Based on a book by Franny Moyle – which I haven’t read, and I do know that screen adaptations can veer wildly from the original source material – the series was fun and I was hooked. But, it certainly strayed from historical fact and timing, being more of a cartoonish romp where the Brotherhood of the Pre Raphaelite painters behaved like the Four Musketeers, carousing around London – having first swallowed several Viagra tablets. And, I wonder how many people now believe that version of events to be The Truth? The same with that other dumbed-down and sexed-up BBC production, The Tudors ,in which the brooding, dark and extremely well-toned Jonathan Rhys Meyers plays the part of Henry VIII.

In Desperate Romantics, Millais was depicted as a pretty but endearing wimp. He was actually quite a forceful looking character (see above). A child prodigy, he was enrolled at the Royal Academy at the age of 11, going on to rebel against the established structure of stylised Victorian painting to become a founding father of the Pre Raphaelite movement. His work rate was prolific, ranging from iconic sensual women, to society portraits, from serious landscapes to those twee images such as ‘Bubbles’ which was an enormous commercial success – being sold to advertise Pears Soap.

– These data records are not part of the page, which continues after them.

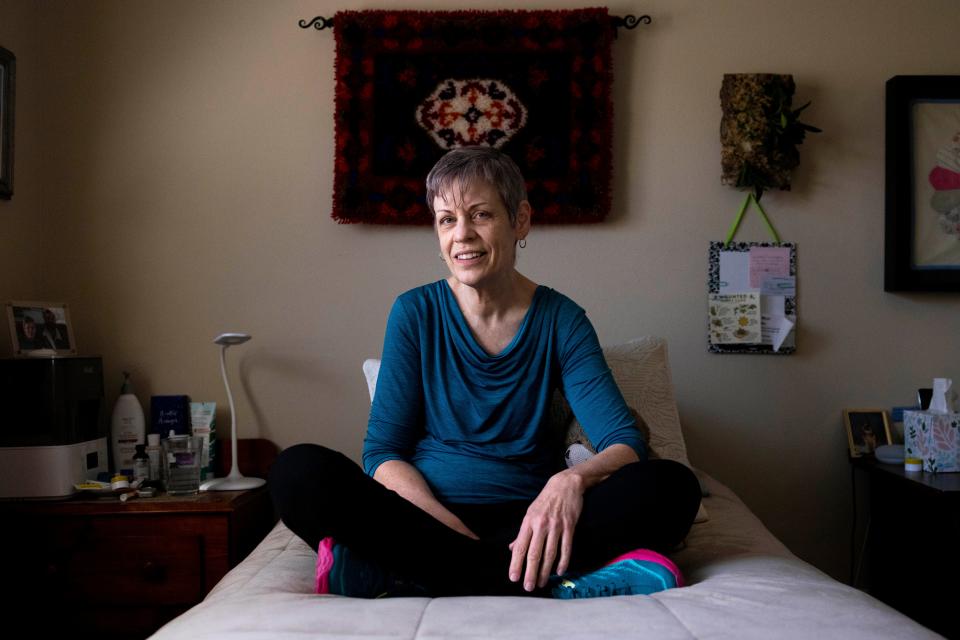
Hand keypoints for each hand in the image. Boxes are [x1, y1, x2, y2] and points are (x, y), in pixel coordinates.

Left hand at [508, 471, 583, 590]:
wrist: (564, 485)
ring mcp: (556, 526)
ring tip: (542, 583)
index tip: (514, 578)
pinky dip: (563, 561)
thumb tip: (512, 548)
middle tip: (528, 587)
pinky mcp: (569, 526)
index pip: (520, 547)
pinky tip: (559, 571)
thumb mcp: (530, 513)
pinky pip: (566, 547)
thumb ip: (522, 533)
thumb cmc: (545, 501)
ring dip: (545, 571)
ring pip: (550, 553)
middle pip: (534, 553)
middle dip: (531, 572)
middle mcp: (541, 525)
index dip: (516, 564)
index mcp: (528, 522)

But, one of his paintings, The Somnambulist, has a special significance for me, having been the inspiration for a story I’m currently working on, which features sleepwalking and the occult – both subjects of fascination for the Victorians. Millais’ picture was thought by some to be based on Wilkie Collins’ novel, The Woman in White, but others presumed it was inspired by Bellini’s opera, La Sonnambula. I don’t know which explanation is true – but both caused sensations in his mid –nineteenth century world and, though I have no such hopes for my novel, if it were ever to be completed or published, I would love to see Millais’ painting on the cover – even though my wish may be as fanciful as those lives depicted in Desperate Romantics.



Last night, a new version of Emma was televised on BBC.

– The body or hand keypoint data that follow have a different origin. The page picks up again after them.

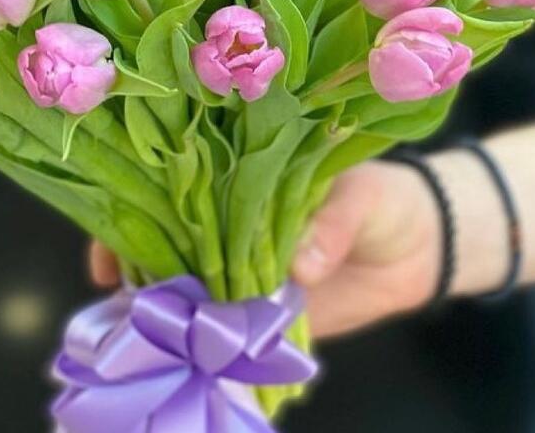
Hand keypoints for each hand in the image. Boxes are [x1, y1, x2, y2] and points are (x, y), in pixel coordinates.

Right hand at [87, 161, 441, 338]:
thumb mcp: (360, 194)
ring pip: (187, 285)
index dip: (140, 202)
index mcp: (244, 178)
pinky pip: (222, 330)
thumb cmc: (385, 199)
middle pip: (168, 237)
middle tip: (113, 287)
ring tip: (133, 327)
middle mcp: (232, 222)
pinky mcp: (262, 315)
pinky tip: (173, 356)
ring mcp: (244, 269)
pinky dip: (198, 344)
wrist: (421, 250)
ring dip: (159, 306)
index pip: (179, 184)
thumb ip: (329, 222)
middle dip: (133, 258)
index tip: (115, 232)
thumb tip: (300, 266)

Jane Austen's book was published in 1816. Queen Victoria wasn't born until 1819 - but that's still in the nineteenth century, and close enough for me to take this opportunity to say congratulations to Letty Fox who created the opening credits.

Click onto the post heading and you'll find the link. It takes a while to start - about 3 minutes in - but the images are lovely.


My name is Essie Fox and this is my very first post, and - for anyone who happens to stumble upon it - hello!

A few years ago I decided to try and write a novel. My story was going to be contemporary but I wanted to use my own home as a setting and, while looking into its history, I soon found myself lured into a virtual Victorian world...from which I have yet to break free.

In this blog, I'm hoping to share some of the facts and fictions that I've discovered during my research. Some will be serious, some less so, but most will be based on, and in, the Victorian era - a fascinating age which often still influences the way we live today.